-- LISTED ENTRIES --
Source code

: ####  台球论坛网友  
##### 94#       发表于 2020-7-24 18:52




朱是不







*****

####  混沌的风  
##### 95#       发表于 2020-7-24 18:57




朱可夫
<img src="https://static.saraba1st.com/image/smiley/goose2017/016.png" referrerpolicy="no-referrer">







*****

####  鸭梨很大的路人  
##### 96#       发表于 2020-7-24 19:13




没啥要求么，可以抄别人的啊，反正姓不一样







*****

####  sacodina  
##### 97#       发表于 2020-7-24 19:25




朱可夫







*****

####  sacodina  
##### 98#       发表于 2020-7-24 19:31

-- WHAT NEEDS TO BE DONE --
Please extract the source text from each of the records above, reproducing every line unchanged and in its original order.

-- RESPONSE AREA --
Source code

: ####  台球论坛网友  
##### 94#       发表于 2020-7-24 18:52




朱是不







*****

####  混沌的风  
##### 95#       发表于 2020-7-24 18:57




朱可夫
<img src="https://static.saraba1st.com/image/smiley/goose2017/016.png" referrerpolicy="no-referrer">







*****

####  鸭梨很大的路人  
##### 96#       发表于 2020-7-24 19:13




没啥要求么，可以抄别人的啊，反正姓不一样







*****

####  sacodina  
##### 97#       发表于 2020-7-24 19:25




朱可夫







*****

####  sacodina  
##### 98#       发表于 2020-7-24 19:31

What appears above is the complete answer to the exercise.